There’s little doubt that the Rev. Martin Luther King. Jr. was far ahead of his time. He waged an urgent fight for civil rights when white America told people of color to wait patiently for change to come. He protested the Vietnam War and fought for income equality when neither of these actions were trendy. And during a time when homosexuality was largely regarded as a disorder of sorts, King included an openly gay man among his group of advisors. Taken collectively, does this information mean that King would’ve supported gay rights had he lived to see the 21st century? Many believe he would have.
No Anti-Gay Recordp>Given that homosexuality remained a largely taboo subject in the mid 20th century, it’s difficult to find public statements King made about gays and lesbians. There is at least one, however. Michael Long’s book, I Must Resist: Bayard Rustin’s Life in Letters, features how the minister responded to a closeted youth who wrote to King about how to handle his same-sex attraction. At the time, 1958, King penned an advice column for Ebony magazine. The boy asked him, “I am a boy, but I feel about boys the way I ought to feel about girls. I don't want my parents to know about me. What can I do?”
King didn’t call the boy a sinner or otherwise disparage him. Instead, he told the youth that his feelings weren’t unusual. He did seem to regard the boy’s feelings as a problem, though. King remarked, “The type of feeling that you have toward boys is probably not an innate tendency, but something that has been culturally acquired. You are already on the right road toward a solution, since you honestly recognize the problem and have a desire to solve it.”
Of course, during King’s lifetime the medical community did regard homosexuality as a problem. Homosexuals received treatment for their “problem,” so it’s not surprising that King viewed the issue through this lens. What stands out is that King didn’t condemn the boy nor did he view homosexuality to be such a problem that he excluded gay people from his circle of confidants.
King’s Gay Advisor
The gay community in the United States was largely disheartened when Republican presidential candidate Mitt Romney allowed Richard Grenell, his openly gay foreign policy and national security spokesman to resign due to the objections of the religious right. Five decades earlier, however, the Rev. Martin Luther King allowed an openly gay civil rights activist named Bayard Rustin to serve as his advisor. Rustin played a pivotal role in organizing the 1963 March on Washington and other seminal events during the civil rights movement. Although King reportedly received criticism for aligning himself so closely with an out gay man, he didn’t bow to their prejudice.

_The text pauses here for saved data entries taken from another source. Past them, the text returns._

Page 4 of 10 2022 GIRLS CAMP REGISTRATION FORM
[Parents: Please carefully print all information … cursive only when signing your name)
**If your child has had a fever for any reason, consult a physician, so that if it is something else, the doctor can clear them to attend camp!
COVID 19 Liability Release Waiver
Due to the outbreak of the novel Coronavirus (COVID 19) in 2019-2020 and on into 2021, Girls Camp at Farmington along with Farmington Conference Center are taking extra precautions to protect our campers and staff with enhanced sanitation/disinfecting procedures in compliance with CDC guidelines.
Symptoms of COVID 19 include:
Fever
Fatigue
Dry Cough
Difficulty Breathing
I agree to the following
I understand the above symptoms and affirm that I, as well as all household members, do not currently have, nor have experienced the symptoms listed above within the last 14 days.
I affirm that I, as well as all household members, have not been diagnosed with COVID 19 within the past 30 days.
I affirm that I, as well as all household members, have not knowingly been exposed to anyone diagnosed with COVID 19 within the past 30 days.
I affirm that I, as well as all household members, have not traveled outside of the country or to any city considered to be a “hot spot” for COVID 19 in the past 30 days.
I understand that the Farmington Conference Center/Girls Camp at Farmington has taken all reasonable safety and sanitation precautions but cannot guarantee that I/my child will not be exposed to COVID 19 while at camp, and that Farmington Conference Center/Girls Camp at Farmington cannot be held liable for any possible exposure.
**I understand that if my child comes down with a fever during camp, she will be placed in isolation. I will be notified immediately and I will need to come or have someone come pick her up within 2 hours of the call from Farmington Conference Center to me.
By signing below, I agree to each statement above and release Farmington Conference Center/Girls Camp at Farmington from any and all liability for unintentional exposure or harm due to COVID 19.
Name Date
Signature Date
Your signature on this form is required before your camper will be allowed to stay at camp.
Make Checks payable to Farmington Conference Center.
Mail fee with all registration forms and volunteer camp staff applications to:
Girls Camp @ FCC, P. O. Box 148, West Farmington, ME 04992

King’s Contemporaries Have Backed Gay Rights
During King’s day, terms such as marriage equality and gay rights had yet to enter mainstream America’s lexicon. Moreover, the Stonewall Riots of 1969, which put the struggle for gay rights on the national stage for the first time, took place the year after King’s assassination. In short, King likely never pondered gay rights in the same way he pondered rights for poor people or for racial minorities. Had he lived to old age, he very well may have come out in support of gay rights. His contemporaries certainly have.
The late Coretta Scott King announced her support of gay marriage in 2004, two years before her death. She remarked during a speech at The Richard Stockton College of New Jersey, “Gay and lesbian people have families, and their families should have legal protection, whether by marriage or civil union. A constitutional amendment banning same-sex marriages is a form of gay bashing and it would do nothing at all to protect traditional marriages.”
The Rev. Joseph Lowery, the civil rights activist who co-founded the Southern Christian Leadership Conference with King, openly backed marriage equality in May 2012. “Frankly, I couldn’t imagine myself denying a right to my neighbor, my fellow citizen, that I enjoy myself,” he said during an interview with the Rev. Al Sharpton on MSNBC. “I don’t think you can say we believe in equal rights for some people, but not for others. I think that’s what they call an oxymoron. If you believe in equal rights, you help grant them to all of the people. …Basically it’s a civil-rights issue. It’s under the law that we have the right to affect a union, a covenant, a relationship, a marriage if you will, between two consenting people.”